Rakor Lintas Kementerian, Menteri PKP Perkuat Sinergi Nasional untuk Penyediaan Lahan dan Pengembangan Kota Satelit

JAKARTA, Cakra101.com — Menteri Perumahan dan Kawasan Permukiman (PKP) Maruarar Sirait menghadiri Rapat Koordinasi Lintas Kementerian guna mempercepat penyediaan lahan bagi program perumahan rakyat di Rajawali Place Office, Jakarta, Rabu (29/04/2026).

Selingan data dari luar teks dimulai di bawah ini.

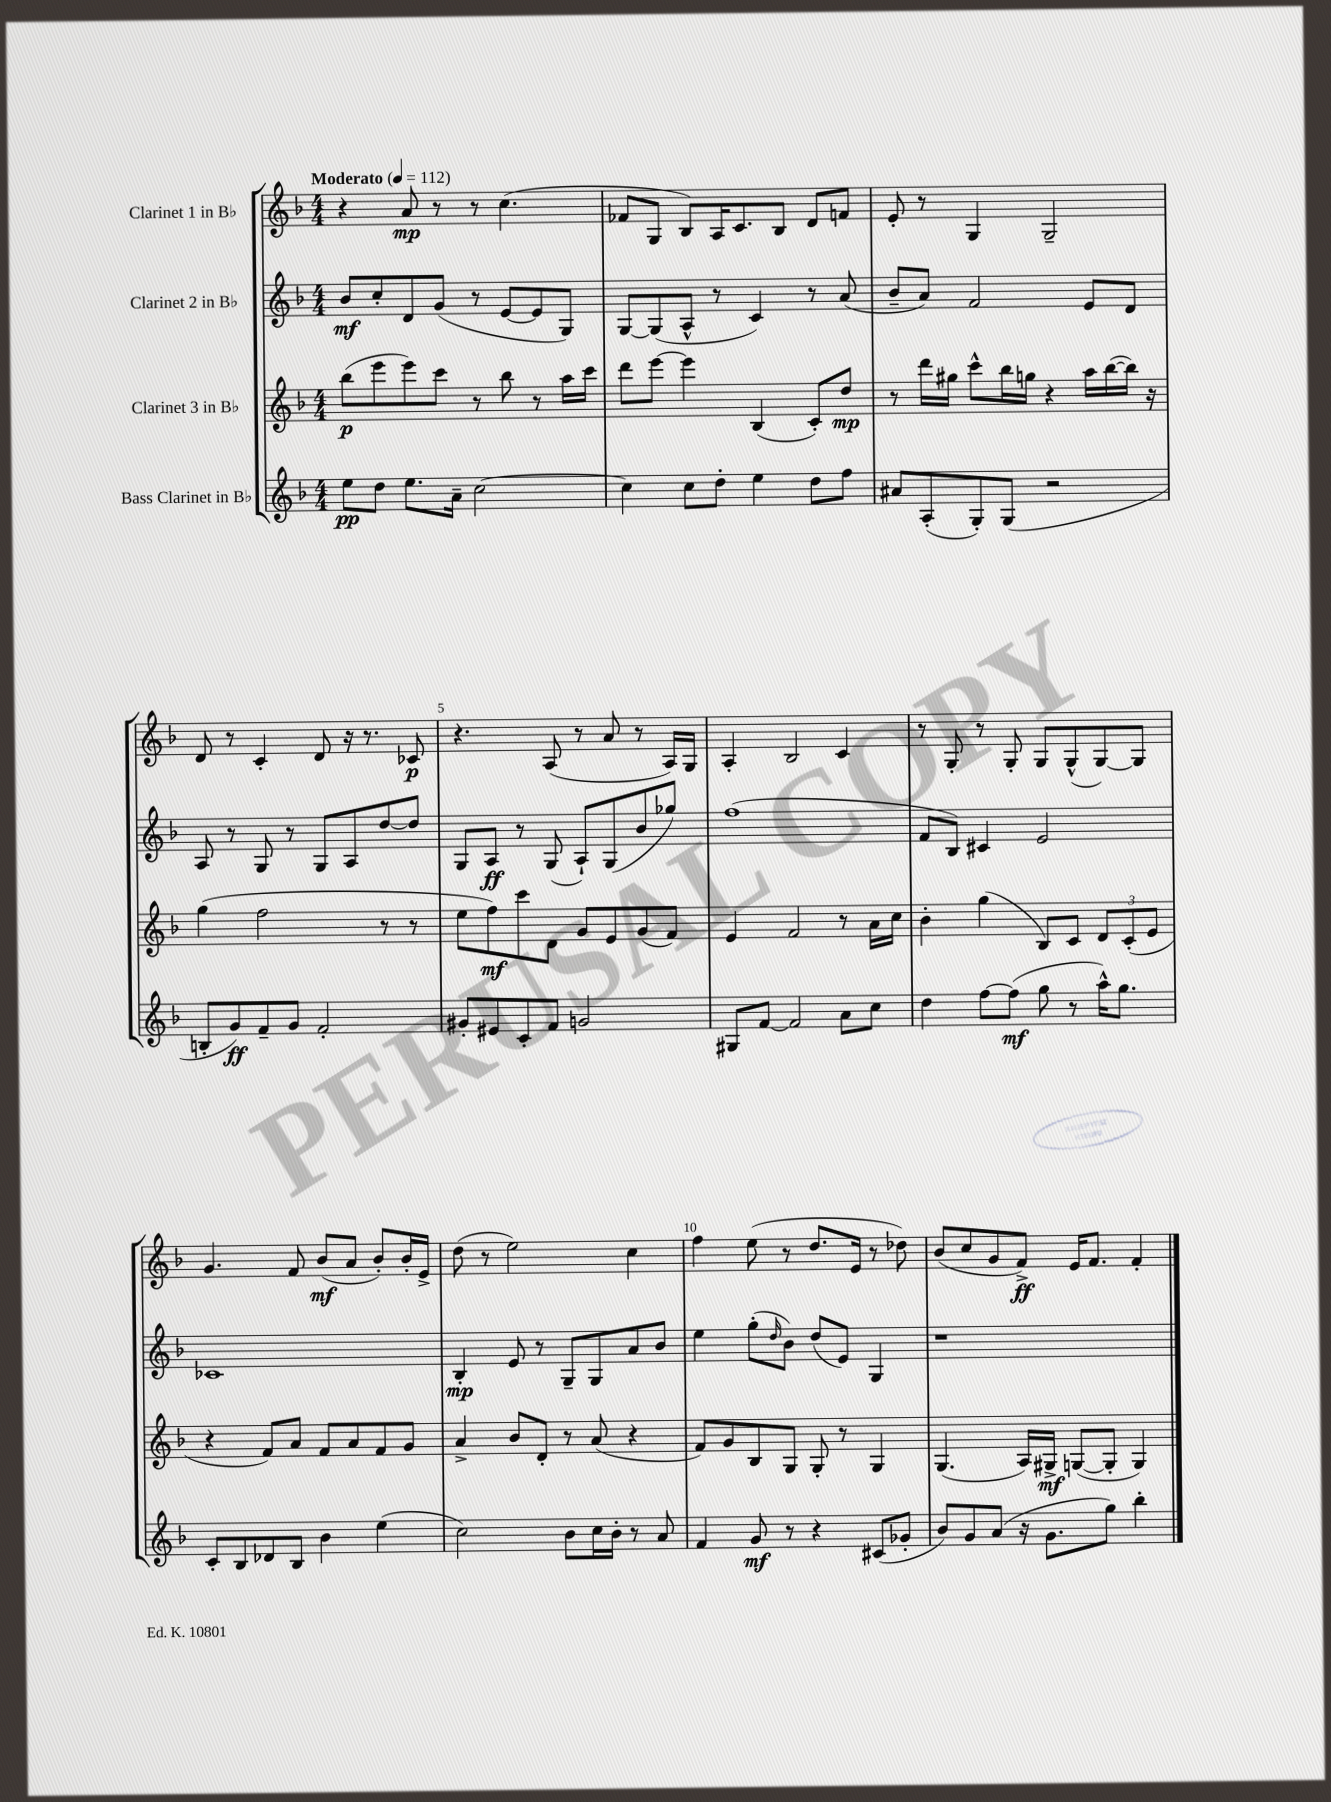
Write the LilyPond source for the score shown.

Rapat strategis tersebut membahas sejumlah agenda nasional penting, mulai dari percepatan 2 juta sertifikat, pengembangan 11 kota satelit, implementasi KUR Perumahan, hingga penguatan kebijakan Giro Wajib Minimum (GWM) oleh Bank Indonesia untuk menopang sektor perumahan nasional.

Kegiatan ini dipimpin Ketua Satgas Perumahan Hashim Djojohadikusumo dan turut dihadiri Menteri ATR/BPN Nusron Wahid, perwakilan Kementerian Sains dan Teknologi, BP BUMN, PT Kereta Api Indonesia, Perumnas, serta jajaran Kementerian PKP.

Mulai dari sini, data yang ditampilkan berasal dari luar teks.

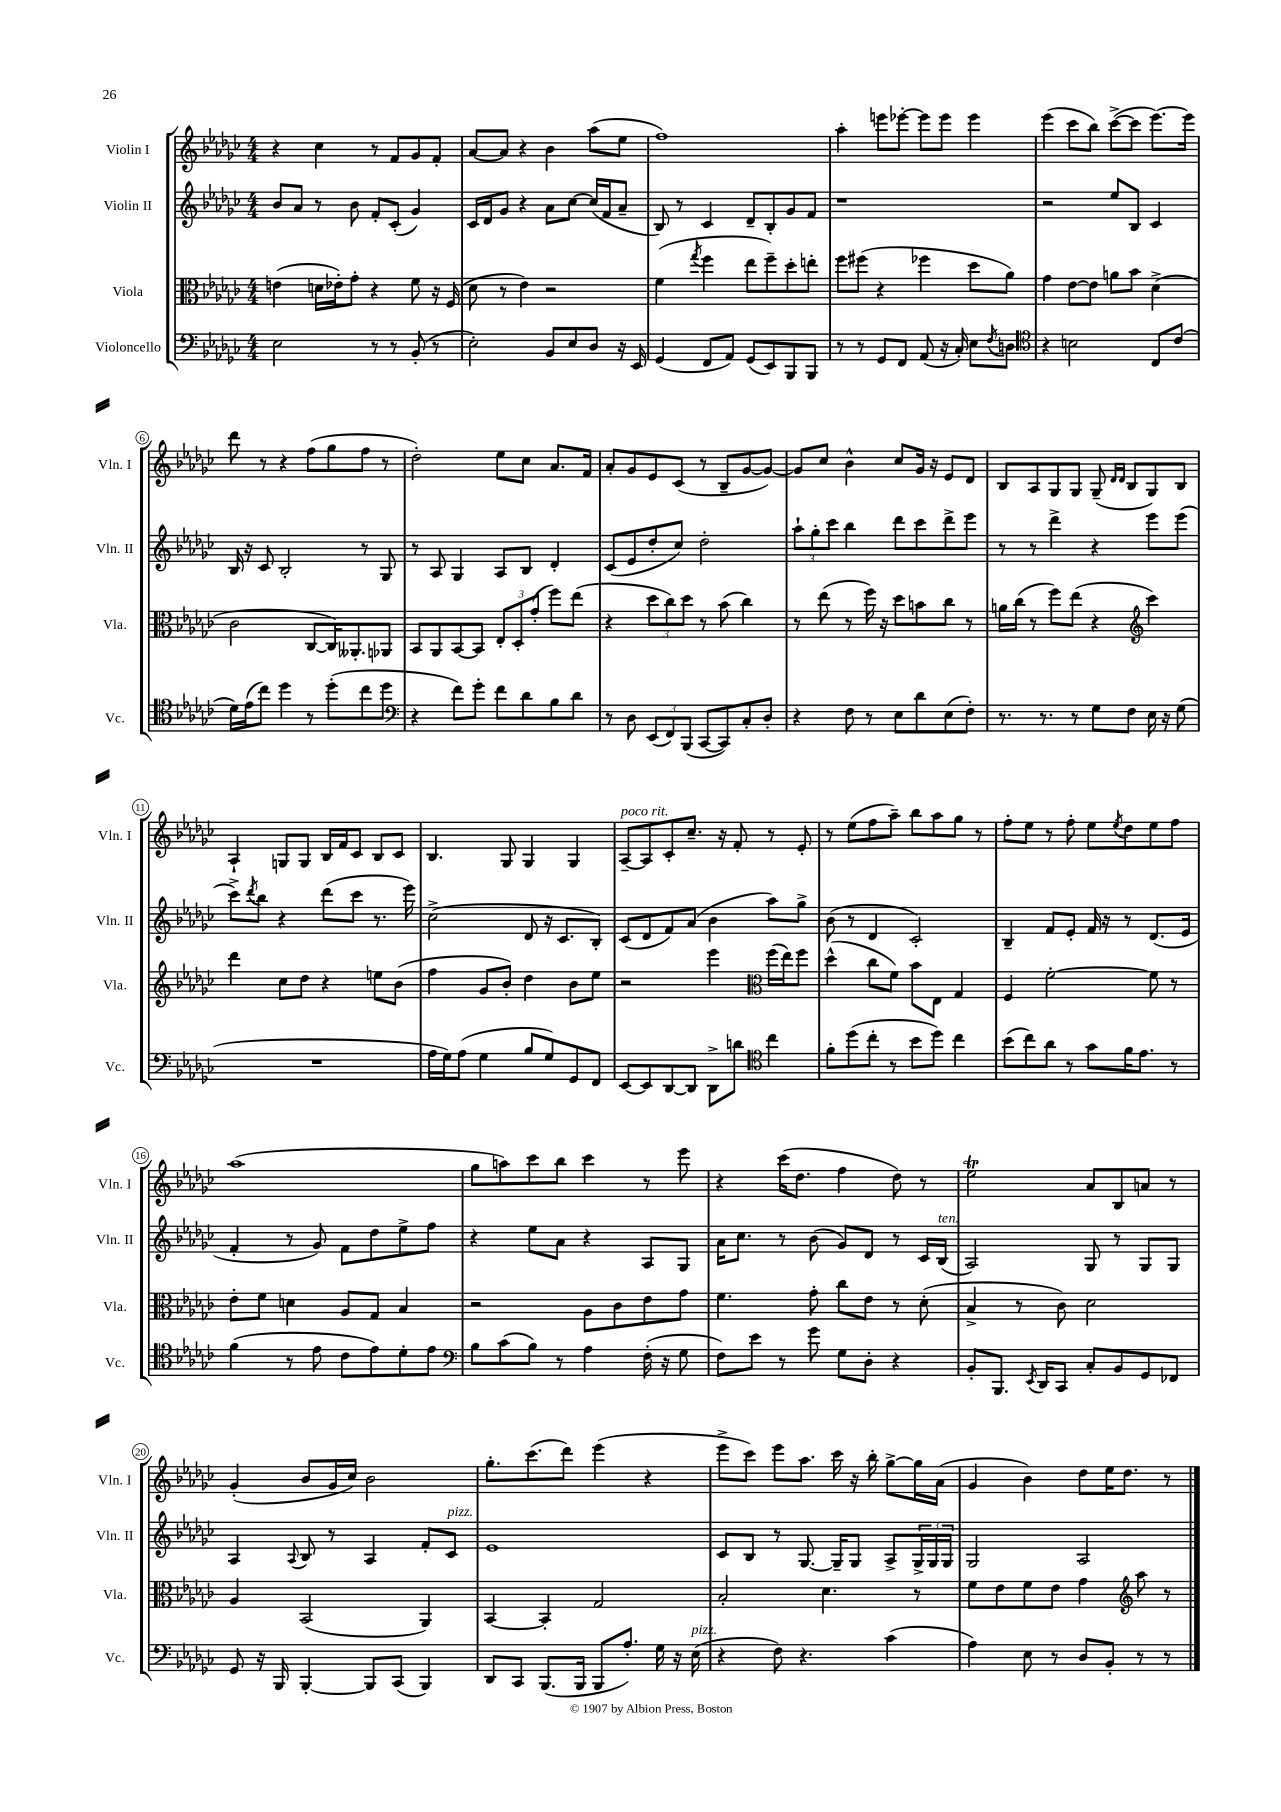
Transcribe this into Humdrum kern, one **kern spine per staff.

**kern	**kern	**kern	**kern
*staff4	*staff3	*staff2	*staff1
*clefF4	*clefC3	*clefG2	*clefG2
*k[b-e-a-d-g-c-]	*k[b-e-a-d-g-c-]	*k[b-e-a-d-g-c-]	*k[b-e-a-d-g-c-]
*M4/4	*M4/4	*M4/4	*M4/4
2E-	(4e	8b-	4r
.	.	8a-	.
.	16d	8r	4cc-
.	16e-')	.	.
.	8g-'	8b-	.
8r	4r	8f'	8r
8r	.	(8c-'	8f
(8BB-'	8f	4g-)	8g-
8r	16r	.	8f'
.	(16F	.	.
=	=	=	=
2E-')	8d-	16c-	[8a-
.	.	16d-	.
.	8r	8g-	8a-]
.	4e-)	4r	4r
8BB-	2r	8a-	4b-
8E-	.	[8cc-	.
8D-	.	(16cc-]	(8aa-
.	.	16f	.
16r	.	8a-~	8ee-
16EE-	.	.	.
=	=	=	=
(4GG-	(4f	8B-)	1ff)
.	.	8r	.
.	8qgg-	.	.
8FF	4ff	4c-	.
8AA-)	.	.	.
(8GG-	8ee-	8d-~	.
8EE-)	8ff~)	8B-'	.
8BBB-	8dd-'	8g-	.
8BBB-	8ee'	8f	.
=	=	=	=
8r	8ff	1r	4aa-'
8r	(8ff#	.	.
8GG-	4r	.	8eee
8FF	.	.	[8eee-'
(8AA-	4ff-	.	8eee-]
16r	.	.	8eee-
16C-')	.	.	.
8E-	8dd-	.	4eee-
8qF	.	.	.
8D	8a-)	.	.
=	=	=	=
*clefC4	*	*	*
4r	4g-	2r	(4eee-
2B	[8e-	.	8ccc-
.	8e-]	.	8bb-)
.	8a	8ee-	([8ccc-^
.	8b-	8B-	8ccc-]
8C-	(4d-^	4c-	[8.eee-)
(8c-	.	.	.
.	.	.	16eee-]
=	=	=	=
16d-)	2c-	16B-	8ddd-
(16e-	.	16r	.
8cc-)	.	8c-	8r
4dd-	.	2B-'	4r
8r	[8C-	.	(8ff
(8dd-'	16C-])	.	8gg-
.	8.AA--'	.	.
8cc-	.	8r	8ff
8dd-	8AA-	8G-	8r
=	=	=	=
*clefF4	*	*	*
4r	8BB-	8r	2dd-')
.	8AA-	8A-	.
8f)	[8BB-	4G-	.
8g-'	8BB-]	.	.
8f	12E-'	8A-	8ee-
.	12D-'	.	.
8d-	.	8B-	8cc-
.	(12g-'	.	.
8B-	8ff)	4d-'	8.a-
8d-	(8ee-	.	.
.	.	.	16f
=	=	=	=
8r	4r	(8c-	8a-'
8D-	.	8e-	8g-
(12EE-	12dd-	8dd-'	8e-
12FF)	12cc-)	.	.
.	.	8cc-)	(8c-
(12BBB-	12dd-	.	.
[8CC-	8r	2dd-'	8r
8CC-])	(8b-	.	8B-~
8C-'	4cc-)	.	[8g-
8D-'	.	.	8g-_)
=	=	=	=
4r	8r	12aa-`	8g-]
.	.	12gg-'	.
.	(8ee-	.	8cc-
.	.	12ccc-	.
8F	8r	4bb-	4b-^^
8r	16ff)	.	.
.	16r	.	.
8E-	8dd-	8ddd-	8cc-
8d-	8b	8ccc-	16g-
.	.	.	16r
(8E-	8cc-	8ddd-^	8e-
8F')	8r	8eee-	8d-
=	=	=	=
8.r	16a	8r	8B-
.	(16cc-	.	.
.	8r	8r	8A-
8.r	.	.	.
.	8ff)	4ddd-^	8G-
8r	(8ee-	.	8G-
8G-	4r	4r	(8G-~
.	.	.	16qqd-
.	.	.	16qqd-
8F	.	.	8B-
*	*clefG2	*	*
16E-	4ccc-)	8eee-	8G-)
16r	.	.	.
(8G-	.	(8eee-	8B-
=	=	=	=
1r	4ddd-	8ccc-^)	4A-`
.	.	8qddd-	.
.	.	8bb-	.
.	8cc-	4r	8G
.	8dd-	.	8G
.	4r	(8ddd-	16B-
.	.	.	16f
.	.	8ccc-	8c-
.	8ee	8.r	8B-
.	(8b-	.	8c-
.	.	16eee-)	.
=	=	=	=
16A-	4ff	(2cc-^	4.B-
16G-)	.	.	.
(8A-	.	.	.
4G-	8g-	.	.
.	8b-')	.	8G-
8B-	4dd-	8d-	4G-
8G-)	.	16r	.
.	.	8.c-	.
8GG-	8b-	.	4G-
8FF	8ee-	8B-')	.
=	=	=	=
[8EE-	2r	(8c-	[8A-~
8EE-]	.	8d-	8A-]
[8DD-	.	8f)	8c-'
8DD-]	.	(8a-	8.cc-~
8DD-^	4eee-	4b-	.
.	.	.	16r
8d	.	.	8f'
*clefC4	*clefC3	*	*
4cc-	(16ff	8aa-)	8r
.	16ee-)	.	.
.	8ff	8gg-^	8e-'
=	=	=	=
8f'	(4dd-^^	(8b-	8r
(8dd-	.	8r	(8ee-
8cc-'	8cc-	4d-	8ff
8r	8f)	.	8aa-~)
8b-	8b-	2c-')	8bb-
8dd-)	8E-	.	8aa-
4cc-	4G-	.	8gg-
.	.	.	8r
=	=	=	=
(8b-	4F	4B-~	8ff'
8cc-)	.	.	8ee-
8a-	[2f'	8f	8r
8r	.	8e-'	8ff'
8g-	.	16f	8ee-
.	.	16r	.
.	.	.	8qee-
16f	.	8r	8dd-
8.e-	.	.	.
.	8f]	(8.d-	8ee-
8r	8r	.	8ff
.	.	16e-	.
=	=	=	=
(4f	8e-'	4f'	(1aa-
.	8f	.	.
8r	4d	8r	.
8e-	.	8g-)	.
8c-	8A-	8f	.
8e-)	8G-	8dd-	.
8d-'	4B-	8ee-^	.
8e-	.	8ff	.
=	=	=	=
*clefF4	*	*	*
8B-	2r	4r	8gg-
(8c-	.	.	8aa)
8B-)	.	8ee-	8ccc-
8r	.	8a-	8bb-
4A-	8A-	4r	4ccc-
.	8c-	.	.
(16F'	8e-	8A-	8r
16r	.	.	.
8G-	8g-	8G-	8eee-
=	=	=	=
8F)	4.f	16a-	4r
.	.	8.cc-	.
8e-	.	.	.
8r	.	8r	(16ccc-
.	.	.	8.dd-
8g-	8g-'	(8b-	.
8G-	8cc-	8g-)	4ff
8D-'	8e-	8d-	.
4r	8r	8r	8dd-)
.	(8d-'	16c-	8r
.	.	(16B-	.
=	=	=	=
8BB-'	4B-^	2A-)	2ee-
8.BBB-	.	.	.
.	8r	.	.
8qEE-	.	.	.
16DD-	.	.	.
8CC-	8c-)	.	.
8C-'	2d-	8G-	8a-
8BB-	.	8r	8B-
8GG-	.	8G-	8a
8FF-	.	8G-	8r
=	=	=	=
8GG-	4A-	4A-	(4g-'
16r	.	.	.
16BBB-	.	.	.
.	.	8qqA-	.
[4BBB-'	(2BB-	8B-	8b-
.	.	8r	16g-
.	.	.	16cc-)
8BBB-]	.	4A-	2b-
(8CC-	.	.	.
4BBB-)	4AA-)	8f'	.
.	.	8c-	.
=	=	=	=
8DD-	[4BB-	1e-	8.gg-'
8CC-	.	.	.
.	.	.	(8.ccc-
(8.BBB-	4BB-']	.	.
.	.	.	8ddd-)
16BBB-	.	.	.
8BBB-	2G-	.	(4eee-
8.A-')	.	.	.
.	.	.	4r
16G-	.	.	.
16r	.	.	.
(16E-	.	.	.
=	=	=	=
4r	2B-'	8c-	8eee-^
.	.	8B-	8ccc-)
8F)	.	8r	8eee-
4.r	.	[8.G-	8.aa-
.	4.d-	.	.
.	.	16G-~]	16ccc-
.	.	8G-	16r
.	.	.	16bb-'
(4c-	.	8A-^	[8gg-^
.	8r	24G-^	16gg-]
.	.	24G-	.
.	.	.	(16a-
.	.	24G-	.
=	=	=	=
4A-)	8f	2G-	4g-
.	8e-	.	.
8E-	8f	.	4b-)
8r	8e-	.	.
8D-	4g-	2A-	8dd-
8BB-'	.	.	16ee-
.	.	.	8.dd-
*	*clefG2	*	*
8r	8aa-	.	.
8r	8r	.	8r
==	==	==	==
*-	*-	*-	*-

Dalam arahannya, Menteri PKP Maruarar Sirait menegaskan bahwa ketersediaan lahan menjadi faktor utama dalam percepatan pembangunan perumahan rakyat, sehingga diperlukan langkah nyata melalui kolaborasi lintas sektor.

“Penyediaan lahan menjadi kunci utama percepatan program perumahan rakyat. Karena itu, kita akan membentuk tim survei lintas kementerian untuk memetakan dan menentukan lokasi prioritas yang siap digunakan untuk pembangunan perumahan,” ujar Menteri Ara.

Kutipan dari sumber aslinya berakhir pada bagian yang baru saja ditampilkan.